Oleh karena itulah, gagasan tentang perlunya didirikan sebuah Komite Sekolah yang berperan sebagai mitra sekolah yang menyalurkan partisipasi masyarakat menjadi kebutuhan yang sangat nyata dan tak terhindarkan. Dengan adanya Komite Sekolah, kepala sekolah dan para penyelenggara serta para pelaksana pendidikan di sekolah secara substansial akan bertanggungjawab kepada komite tersebut.

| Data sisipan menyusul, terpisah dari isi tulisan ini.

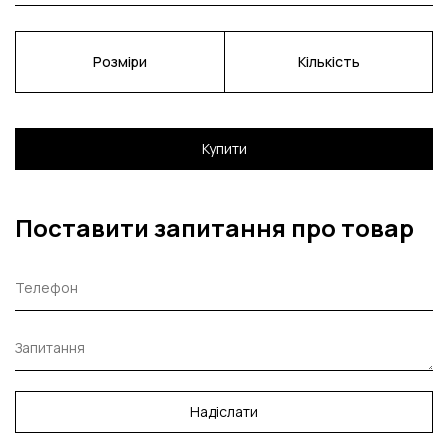
Розміри
Кількість
Купити
Поставити запитання про товар
Надіслати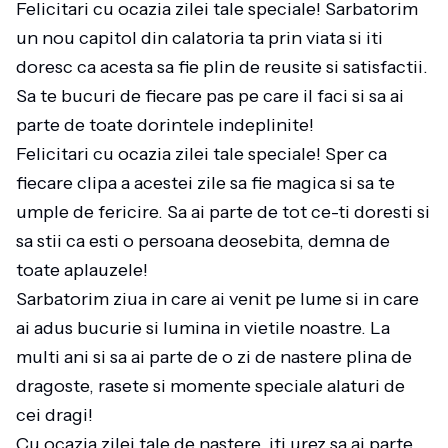
Felicitari cu ocazia zilei tale speciale! Sarbatorim
un nou capitol din calatoria ta prin viata si iti
doresc ca acesta sa fie plin de reusite si satisfactii.
Sa te bucuri de fiecare pas pe care il faci si sa ai
parte de toate dorintele indeplinite!
Felicitari cu ocazia zilei tale speciale! Sper ca
fiecare clipa a acestei zile sa fie magica si sa te
umple de fericire. Sa ai parte de tot ce-ti doresti si
sa stii ca esti o persoana deosebita, demna de
toate aplauzele!
Sarbatorim ziua in care ai venit pe lume si in care
ai adus bucurie si lumina in vietile noastre. La
multi ani si sa ai parte de o zi de nastere plina de
dragoste, rasete si momente speciale alaturi de
cei dragi!
Cu ocazia zilei tale de nastere, iti urez sa ai parte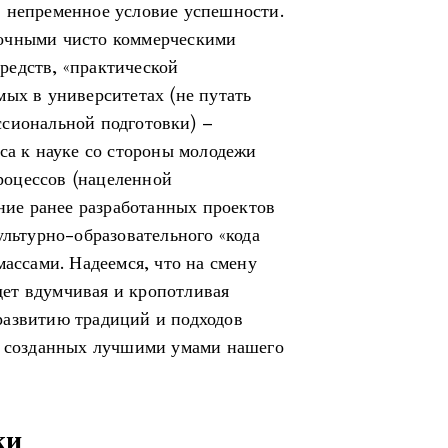
– непременное условие успешности.
рочными чисто коммерческими
редств, «практической
мых в университетах (не путать
ссиональной подготовки) –
са к науке со стороны молодежи
оцессов (нацеленной
ение ранее разработанных проектов
ультурно-образовательного «кода
массами. Надеемся, что на смену
ет вдумчивая и кропотливая
развитию традиций и подходов
и, созданных лучшими умами нашего
ки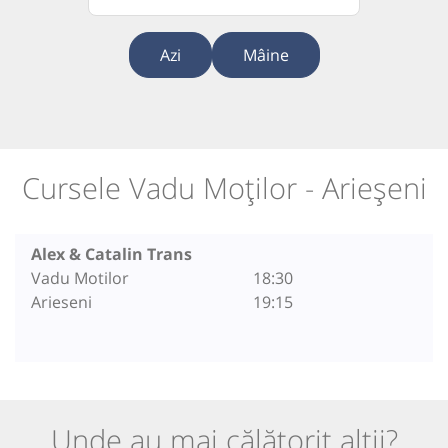
Azi
Mâine
Cursele Vadu Moților - Arieșeni
Alex & Catalin Trans
Vadu Motilor
18:30
Arieseni
19:15
Unde au mai călătorit alții?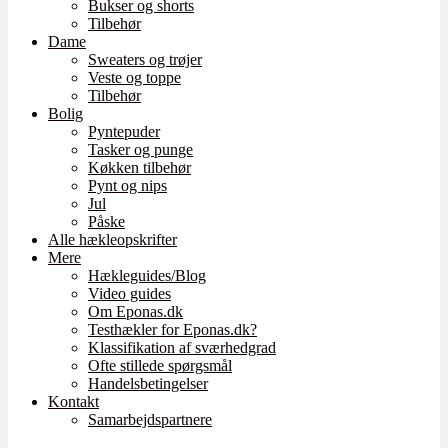
Bukser og shorts
Tilbehør
Dame
Sweaters og trøjer
Veste og toppe
Tilbehør
Bolig
Pyntepuder
Tasker og punge
Køkken tilbehør
Pynt og nips
Jul
Påske
Alle hækleopskrifter
Mere
Hækleguides/Blog
Video guides
Om Eponas.dk
Testhækler for Eponas.dk?
Klassifikation af sværhedgrad
Ofte stillede spørgsmål
Handelsbetingelser
Kontakt
Samarbejdspartnere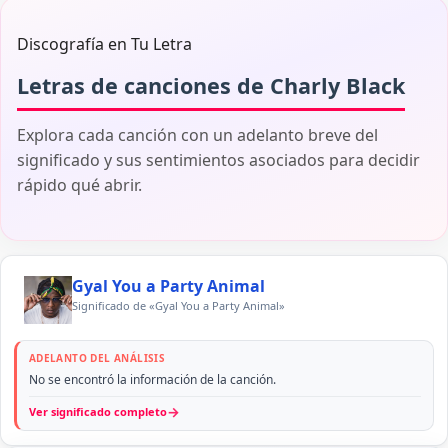
Discografía en Tu Letra
Letras de canciones de Charly Black
Explora cada canción con un adelanto breve del
significado y sus sentimientos asociados para decidir
rápido qué abrir.
Gyal You a Party Animal
Significado de «Gyal You a Party Animal»
ADELANTO DEL ANÁLISIS
No se encontró la información de la canción.
→
Ver significado completo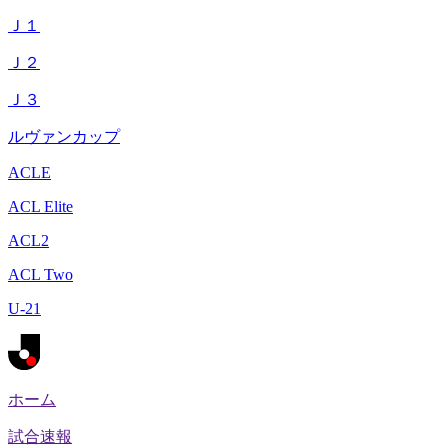
Ｊ１
Ｊ２
Ｊ３
ルヴァンカップ
ACLE
ACL Elite
ACL2
ACL Two
U-21
ホーム
試合速報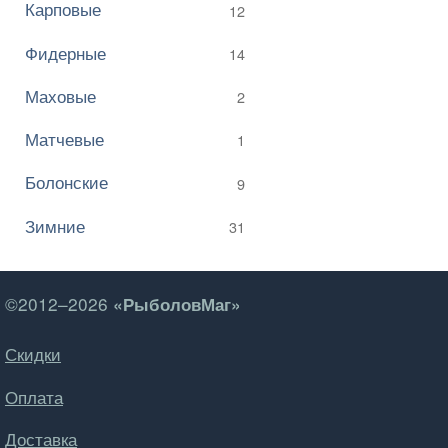
Карповые
12
Фидерные
14
Маховые
2
Матчевые
1
Болонские
9
Зимние
31
©2012–2026
«РыболовМаг»
Скидки
Оплата
Доставка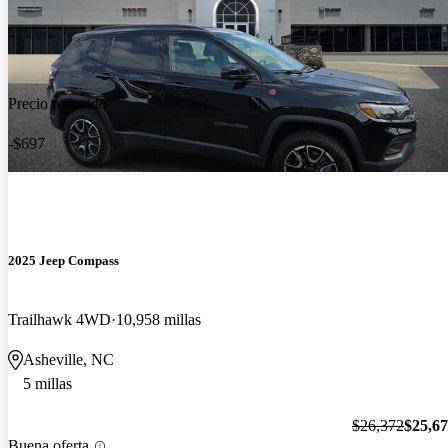
Precio reducido
-$697
2025 Jeep Compass
Trailhawk 4WD
10,958 millas
Asheville, NC
5 millas
$26,372
$25,6
Buena oferta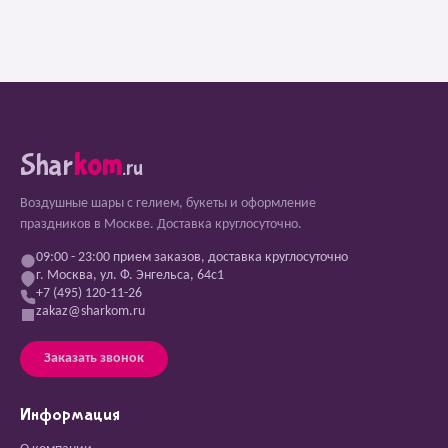
Shar
kom
.ru
Воздушные шары с гелием, букеты и оформление
праздников в Москве. Доставка круглосуточно.
09:00 - 23:00 прием заказов, доставка круглосуточно
г. Москва, ул. Ф. Энгельса, 64с1
+7 (495) 120-11-26
zakaz@sharkom.ru
Заказать звонок
Информация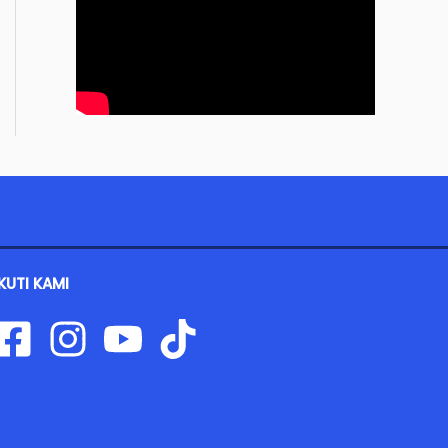
IKUTI KAMI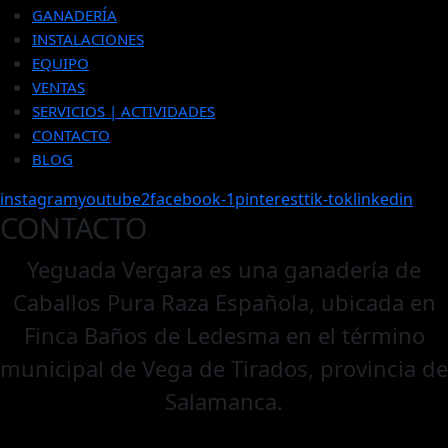
GANADERÍA
INSTALACIONES
EQUIPO
VENTAS
SERVICIOS | ACTIVIDADES
CONTACTO
BLOG
instagram
youtube2
facebook-1
pinterest
tik-tok
linkedin
CONTACTO
Yeguada Vergara es una ganadería de
Caballos Pura Raza Española, ubicada en
Finca Baños de Ledesma en el término
municipal de Vega de Tirados, provincia de
Salamanca.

Menyikapi sorotan masyarakat terhadap beragam persoalan yang berkaitan dengan guru. Sudah saatnya guru membuktikan diri dengan menjadi guru profesional yang tidak terlena dengan sanjungan sebagai pahlawan tanpa tanda jasa. Mencoba keluar dari belenggu-belenggu sanjungan yang justru membuat terpasung dan tersandung. Memenuhi sejumlah persyaratan minimal sebagai guru profesional, antara lain, memiliki kualifikasi pendidikan profesi yang memadai, memiliki kompetensi keilmuan sesuai dengan bidang yang ditekuninya, memiliki kemampuan berkomunikasi yang baik dengan anak didiknya dan selalu melakukan pengembangan diri secara berkesinambungan melalui berbagai media seperti buku, internet, seminar, pelatihan dan sebagainya. Wallahuálam.